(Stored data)
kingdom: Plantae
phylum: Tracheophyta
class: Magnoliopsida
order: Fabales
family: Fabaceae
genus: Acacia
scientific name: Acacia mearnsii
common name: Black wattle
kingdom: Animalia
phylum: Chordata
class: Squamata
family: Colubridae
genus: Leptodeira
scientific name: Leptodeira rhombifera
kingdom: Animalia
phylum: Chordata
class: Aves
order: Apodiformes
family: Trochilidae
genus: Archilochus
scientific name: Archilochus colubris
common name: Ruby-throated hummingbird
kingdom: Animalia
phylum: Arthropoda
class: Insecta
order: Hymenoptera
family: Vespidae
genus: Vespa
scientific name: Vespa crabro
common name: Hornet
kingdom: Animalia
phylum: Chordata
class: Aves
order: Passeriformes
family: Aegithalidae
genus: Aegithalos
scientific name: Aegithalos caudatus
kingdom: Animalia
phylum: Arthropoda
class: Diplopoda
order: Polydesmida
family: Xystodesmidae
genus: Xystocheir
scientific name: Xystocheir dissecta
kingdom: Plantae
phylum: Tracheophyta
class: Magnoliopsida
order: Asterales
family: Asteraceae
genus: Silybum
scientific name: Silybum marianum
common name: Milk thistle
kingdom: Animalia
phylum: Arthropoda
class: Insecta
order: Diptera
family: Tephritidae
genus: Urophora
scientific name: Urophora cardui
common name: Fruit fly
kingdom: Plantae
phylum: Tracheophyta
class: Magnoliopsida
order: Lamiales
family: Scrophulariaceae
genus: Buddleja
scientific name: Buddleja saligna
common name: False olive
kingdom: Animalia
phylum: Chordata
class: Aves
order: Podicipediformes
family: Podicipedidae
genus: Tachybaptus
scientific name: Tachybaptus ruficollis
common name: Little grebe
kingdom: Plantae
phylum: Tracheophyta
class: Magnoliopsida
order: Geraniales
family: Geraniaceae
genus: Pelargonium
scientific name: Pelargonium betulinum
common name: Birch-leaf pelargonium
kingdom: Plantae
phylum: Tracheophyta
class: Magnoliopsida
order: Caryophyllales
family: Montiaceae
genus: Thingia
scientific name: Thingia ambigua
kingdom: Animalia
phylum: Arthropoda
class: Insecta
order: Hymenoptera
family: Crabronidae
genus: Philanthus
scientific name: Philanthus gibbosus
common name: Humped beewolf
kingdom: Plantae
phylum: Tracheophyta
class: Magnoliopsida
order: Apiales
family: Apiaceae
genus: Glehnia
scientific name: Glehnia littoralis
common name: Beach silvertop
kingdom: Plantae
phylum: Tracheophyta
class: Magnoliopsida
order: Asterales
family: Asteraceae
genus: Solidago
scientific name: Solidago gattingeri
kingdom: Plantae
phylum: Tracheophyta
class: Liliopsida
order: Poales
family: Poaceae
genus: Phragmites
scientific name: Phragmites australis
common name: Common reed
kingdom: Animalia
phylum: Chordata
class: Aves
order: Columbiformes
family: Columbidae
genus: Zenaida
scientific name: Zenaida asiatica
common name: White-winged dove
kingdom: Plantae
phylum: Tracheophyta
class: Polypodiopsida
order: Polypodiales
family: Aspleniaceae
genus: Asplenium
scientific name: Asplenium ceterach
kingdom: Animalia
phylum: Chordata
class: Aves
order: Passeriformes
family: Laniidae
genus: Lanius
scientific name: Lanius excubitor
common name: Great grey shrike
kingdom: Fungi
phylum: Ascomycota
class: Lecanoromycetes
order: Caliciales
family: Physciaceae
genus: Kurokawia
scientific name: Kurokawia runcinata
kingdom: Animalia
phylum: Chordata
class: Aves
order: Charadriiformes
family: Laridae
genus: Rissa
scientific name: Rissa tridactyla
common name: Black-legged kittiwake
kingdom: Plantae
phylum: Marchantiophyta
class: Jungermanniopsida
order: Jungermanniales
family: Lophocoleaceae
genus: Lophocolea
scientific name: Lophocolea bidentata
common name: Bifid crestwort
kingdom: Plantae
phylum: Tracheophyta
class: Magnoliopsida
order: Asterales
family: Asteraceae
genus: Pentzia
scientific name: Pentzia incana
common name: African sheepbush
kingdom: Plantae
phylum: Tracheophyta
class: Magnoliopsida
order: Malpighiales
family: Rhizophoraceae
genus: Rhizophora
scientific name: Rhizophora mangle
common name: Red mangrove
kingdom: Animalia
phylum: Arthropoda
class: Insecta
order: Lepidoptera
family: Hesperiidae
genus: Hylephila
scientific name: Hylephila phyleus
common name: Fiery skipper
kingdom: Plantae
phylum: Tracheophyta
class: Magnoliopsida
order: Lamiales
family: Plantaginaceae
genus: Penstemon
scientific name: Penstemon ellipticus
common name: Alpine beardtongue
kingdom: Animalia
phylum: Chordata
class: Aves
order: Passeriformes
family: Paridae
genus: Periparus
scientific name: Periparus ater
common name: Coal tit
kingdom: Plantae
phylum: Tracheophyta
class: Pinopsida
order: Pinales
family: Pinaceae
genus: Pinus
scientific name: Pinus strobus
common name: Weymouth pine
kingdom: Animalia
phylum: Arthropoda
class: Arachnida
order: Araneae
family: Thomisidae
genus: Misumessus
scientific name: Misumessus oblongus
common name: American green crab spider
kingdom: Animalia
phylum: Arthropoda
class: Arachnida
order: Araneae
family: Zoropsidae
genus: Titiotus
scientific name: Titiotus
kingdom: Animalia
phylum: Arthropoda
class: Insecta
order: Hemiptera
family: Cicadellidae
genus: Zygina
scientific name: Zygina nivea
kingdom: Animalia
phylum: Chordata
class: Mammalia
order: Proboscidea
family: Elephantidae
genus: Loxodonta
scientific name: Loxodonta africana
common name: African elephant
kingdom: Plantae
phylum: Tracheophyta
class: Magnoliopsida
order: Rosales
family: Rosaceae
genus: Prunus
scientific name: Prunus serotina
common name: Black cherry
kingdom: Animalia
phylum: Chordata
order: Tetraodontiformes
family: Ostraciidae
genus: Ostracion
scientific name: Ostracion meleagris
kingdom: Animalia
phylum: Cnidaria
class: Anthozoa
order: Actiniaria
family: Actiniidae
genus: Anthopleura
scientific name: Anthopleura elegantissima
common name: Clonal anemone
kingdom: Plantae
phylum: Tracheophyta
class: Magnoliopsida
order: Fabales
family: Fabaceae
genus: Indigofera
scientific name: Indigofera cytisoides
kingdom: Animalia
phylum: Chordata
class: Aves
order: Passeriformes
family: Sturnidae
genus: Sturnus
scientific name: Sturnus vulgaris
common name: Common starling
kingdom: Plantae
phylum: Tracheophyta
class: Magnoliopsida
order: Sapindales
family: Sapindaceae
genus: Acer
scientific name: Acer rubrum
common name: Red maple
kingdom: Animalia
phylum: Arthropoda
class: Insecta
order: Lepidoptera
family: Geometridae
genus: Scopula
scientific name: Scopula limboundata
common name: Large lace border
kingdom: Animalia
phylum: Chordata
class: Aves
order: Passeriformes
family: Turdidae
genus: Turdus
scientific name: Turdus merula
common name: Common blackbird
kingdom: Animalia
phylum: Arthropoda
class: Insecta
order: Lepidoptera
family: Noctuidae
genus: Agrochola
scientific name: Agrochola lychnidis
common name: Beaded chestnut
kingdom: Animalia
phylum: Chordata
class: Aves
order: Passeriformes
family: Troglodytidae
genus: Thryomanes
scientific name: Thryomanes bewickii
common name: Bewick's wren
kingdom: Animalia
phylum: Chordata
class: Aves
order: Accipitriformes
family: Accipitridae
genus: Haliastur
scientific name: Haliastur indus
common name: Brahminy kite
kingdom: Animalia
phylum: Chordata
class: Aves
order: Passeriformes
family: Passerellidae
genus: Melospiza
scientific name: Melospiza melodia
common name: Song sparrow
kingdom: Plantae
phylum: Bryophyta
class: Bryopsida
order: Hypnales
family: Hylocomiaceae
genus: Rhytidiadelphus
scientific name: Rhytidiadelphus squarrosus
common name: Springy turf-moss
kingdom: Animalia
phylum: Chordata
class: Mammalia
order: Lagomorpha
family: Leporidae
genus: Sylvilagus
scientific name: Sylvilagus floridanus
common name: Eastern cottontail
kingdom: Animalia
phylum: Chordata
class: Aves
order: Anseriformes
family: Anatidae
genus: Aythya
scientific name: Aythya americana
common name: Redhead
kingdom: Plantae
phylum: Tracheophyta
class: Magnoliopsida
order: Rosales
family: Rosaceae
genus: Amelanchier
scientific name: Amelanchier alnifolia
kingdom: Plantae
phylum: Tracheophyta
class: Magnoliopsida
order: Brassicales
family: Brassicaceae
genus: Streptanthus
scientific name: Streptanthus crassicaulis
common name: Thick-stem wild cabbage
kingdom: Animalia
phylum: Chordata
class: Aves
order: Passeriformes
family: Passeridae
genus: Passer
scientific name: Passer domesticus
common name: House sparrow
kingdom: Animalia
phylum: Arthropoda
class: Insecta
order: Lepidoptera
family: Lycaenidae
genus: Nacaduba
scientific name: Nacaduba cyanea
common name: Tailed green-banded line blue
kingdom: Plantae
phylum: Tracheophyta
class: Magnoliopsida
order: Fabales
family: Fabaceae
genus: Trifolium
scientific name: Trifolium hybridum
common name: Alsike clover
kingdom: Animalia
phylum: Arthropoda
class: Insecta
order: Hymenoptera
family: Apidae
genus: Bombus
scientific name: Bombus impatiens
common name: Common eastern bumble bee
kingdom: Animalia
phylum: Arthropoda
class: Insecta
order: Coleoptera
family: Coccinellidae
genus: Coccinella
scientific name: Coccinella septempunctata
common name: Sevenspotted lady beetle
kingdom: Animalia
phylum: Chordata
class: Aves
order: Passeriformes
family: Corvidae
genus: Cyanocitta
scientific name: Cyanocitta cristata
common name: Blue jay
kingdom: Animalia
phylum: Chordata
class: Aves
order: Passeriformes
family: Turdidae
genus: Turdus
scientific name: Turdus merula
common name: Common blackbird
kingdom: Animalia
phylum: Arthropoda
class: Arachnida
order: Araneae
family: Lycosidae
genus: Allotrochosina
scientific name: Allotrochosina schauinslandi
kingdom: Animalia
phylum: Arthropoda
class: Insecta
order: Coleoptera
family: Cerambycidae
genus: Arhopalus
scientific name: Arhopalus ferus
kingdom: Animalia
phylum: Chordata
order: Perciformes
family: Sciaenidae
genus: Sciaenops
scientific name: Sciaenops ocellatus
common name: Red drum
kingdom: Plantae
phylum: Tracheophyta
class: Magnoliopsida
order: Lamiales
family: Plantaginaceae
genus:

> Aim of the task: Copy the entries word for word, starting at the line with "common name: African elephant" and ending with the line with "genus: Scopula", both included.

> Result of this task:
common name: African elephant
kingdom: Plantae
phylum: Tracheophyta
class: Magnoliopsida
order: Rosales
family: Rosaceae
genus: Prunus
scientific name: Prunus serotina
common name: Black cherry
kingdom: Animalia
phylum: Chordata
order: Tetraodontiformes
family: Ostraciidae
genus: Ostracion
scientific name: Ostracion meleagris
kingdom: Animalia
phylum: Cnidaria
class: Anthozoa
order: Actiniaria
family: Actiniidae
genus: Anthopleura
scientific name: Anthopleura elegantissima
common name: Clonal anemone
kingdom: Plantae
phylum: Tracheophyta
class: Magnoliopsida
order: Fabales
family: Fabaceae
genus: Indigofera
scientific name: Indigofera cytisoides
kingdom: Animalia
phylum: Chordata
class: Aves
order: Passeriformes
family: Sturnidae
genus: Sturnus
scientific name: Sturnus vulgaris
common name: Common starling
kingdom: Plantae
phylum: Tracheophyta
class: Magnoliopsida
order: Sapindales
family: Sapindaceae
genus: Acer
scientific name: Acer rubrum
common name: Red maple
kingdom: Animalia
phylum: Arthropoda
class: Insecta
order: Lepidoptera
family: Geometridae
genus: Scopula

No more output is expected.